What to work on:
Within the material below, transcribe exactly the lines from the one holding "your consent click" through the one holding "Store and/or access information on a device.", keeping both ends and skipping the rest.
--
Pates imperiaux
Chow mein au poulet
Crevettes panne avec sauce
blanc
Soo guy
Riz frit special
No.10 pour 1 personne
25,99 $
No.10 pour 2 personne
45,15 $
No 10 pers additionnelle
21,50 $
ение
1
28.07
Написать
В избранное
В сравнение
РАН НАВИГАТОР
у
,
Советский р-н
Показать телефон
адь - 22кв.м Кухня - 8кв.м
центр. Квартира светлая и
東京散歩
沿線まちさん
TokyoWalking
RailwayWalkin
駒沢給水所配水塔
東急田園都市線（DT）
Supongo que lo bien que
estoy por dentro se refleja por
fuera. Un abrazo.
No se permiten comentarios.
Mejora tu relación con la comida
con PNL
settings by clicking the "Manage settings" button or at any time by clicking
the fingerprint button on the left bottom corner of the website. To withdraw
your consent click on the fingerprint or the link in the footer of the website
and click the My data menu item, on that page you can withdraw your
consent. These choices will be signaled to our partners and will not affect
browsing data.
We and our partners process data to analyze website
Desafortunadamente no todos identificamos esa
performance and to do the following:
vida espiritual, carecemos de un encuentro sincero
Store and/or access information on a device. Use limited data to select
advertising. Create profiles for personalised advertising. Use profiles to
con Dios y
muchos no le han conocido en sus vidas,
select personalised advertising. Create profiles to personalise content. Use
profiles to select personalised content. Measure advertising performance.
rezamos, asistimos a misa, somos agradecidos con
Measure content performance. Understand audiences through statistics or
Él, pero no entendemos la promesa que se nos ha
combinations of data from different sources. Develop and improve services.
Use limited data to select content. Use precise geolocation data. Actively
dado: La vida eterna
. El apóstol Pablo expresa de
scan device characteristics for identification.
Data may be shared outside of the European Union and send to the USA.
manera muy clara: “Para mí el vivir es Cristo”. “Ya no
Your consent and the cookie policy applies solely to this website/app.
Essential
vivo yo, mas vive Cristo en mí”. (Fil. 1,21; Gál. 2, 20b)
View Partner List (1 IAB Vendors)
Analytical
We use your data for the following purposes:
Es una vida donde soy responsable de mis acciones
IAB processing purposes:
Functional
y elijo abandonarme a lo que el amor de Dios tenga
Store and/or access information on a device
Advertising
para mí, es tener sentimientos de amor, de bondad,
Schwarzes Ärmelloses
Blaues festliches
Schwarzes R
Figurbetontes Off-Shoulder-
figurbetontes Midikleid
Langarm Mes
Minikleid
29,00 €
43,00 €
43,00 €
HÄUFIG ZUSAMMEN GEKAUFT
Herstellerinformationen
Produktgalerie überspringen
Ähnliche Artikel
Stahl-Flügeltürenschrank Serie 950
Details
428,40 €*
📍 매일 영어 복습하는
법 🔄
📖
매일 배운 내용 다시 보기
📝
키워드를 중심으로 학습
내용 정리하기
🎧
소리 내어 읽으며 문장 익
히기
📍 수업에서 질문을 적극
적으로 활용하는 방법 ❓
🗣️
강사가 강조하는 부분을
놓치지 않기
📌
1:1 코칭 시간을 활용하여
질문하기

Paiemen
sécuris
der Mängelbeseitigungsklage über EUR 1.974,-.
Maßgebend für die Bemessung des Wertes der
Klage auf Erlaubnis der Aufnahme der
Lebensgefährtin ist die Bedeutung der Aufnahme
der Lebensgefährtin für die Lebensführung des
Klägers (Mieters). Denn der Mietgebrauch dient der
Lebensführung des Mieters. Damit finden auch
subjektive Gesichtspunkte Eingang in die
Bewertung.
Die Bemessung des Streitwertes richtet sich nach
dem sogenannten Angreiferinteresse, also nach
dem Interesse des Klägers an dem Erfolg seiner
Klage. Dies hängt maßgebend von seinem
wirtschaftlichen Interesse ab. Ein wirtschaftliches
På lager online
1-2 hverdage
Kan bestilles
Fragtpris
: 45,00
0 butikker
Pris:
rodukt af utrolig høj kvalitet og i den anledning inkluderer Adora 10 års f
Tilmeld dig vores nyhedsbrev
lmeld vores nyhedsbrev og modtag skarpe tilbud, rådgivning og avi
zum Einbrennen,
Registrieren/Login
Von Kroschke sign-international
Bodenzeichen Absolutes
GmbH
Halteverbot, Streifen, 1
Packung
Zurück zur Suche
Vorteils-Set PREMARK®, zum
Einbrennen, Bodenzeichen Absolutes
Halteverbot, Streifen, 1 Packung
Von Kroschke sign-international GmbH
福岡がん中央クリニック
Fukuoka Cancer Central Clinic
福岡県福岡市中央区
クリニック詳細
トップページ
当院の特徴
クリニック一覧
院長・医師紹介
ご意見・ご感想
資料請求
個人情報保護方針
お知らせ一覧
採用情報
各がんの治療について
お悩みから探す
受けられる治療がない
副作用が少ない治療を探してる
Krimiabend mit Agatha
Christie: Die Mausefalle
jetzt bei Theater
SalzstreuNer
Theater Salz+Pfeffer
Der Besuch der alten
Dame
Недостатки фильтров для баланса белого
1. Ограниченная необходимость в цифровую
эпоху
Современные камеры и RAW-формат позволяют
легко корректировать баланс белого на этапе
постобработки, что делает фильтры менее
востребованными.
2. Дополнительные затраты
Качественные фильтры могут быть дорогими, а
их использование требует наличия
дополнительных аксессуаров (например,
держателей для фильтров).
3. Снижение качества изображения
--
Exercise answer:
your consent click on the fingerprint or the link in the footer of the website
and click the My data menu item, on that page you can withdraw your
consent. These choices will be signaled to our partners and will not affect
browsing data.
We and our partners process data to analyze website
Desafortunadamente no todos identificamos esa
performance and to do the following:
vida espiritual, carecemos de un encuentro sincero
Store and/or access information on a device. Use limited data to select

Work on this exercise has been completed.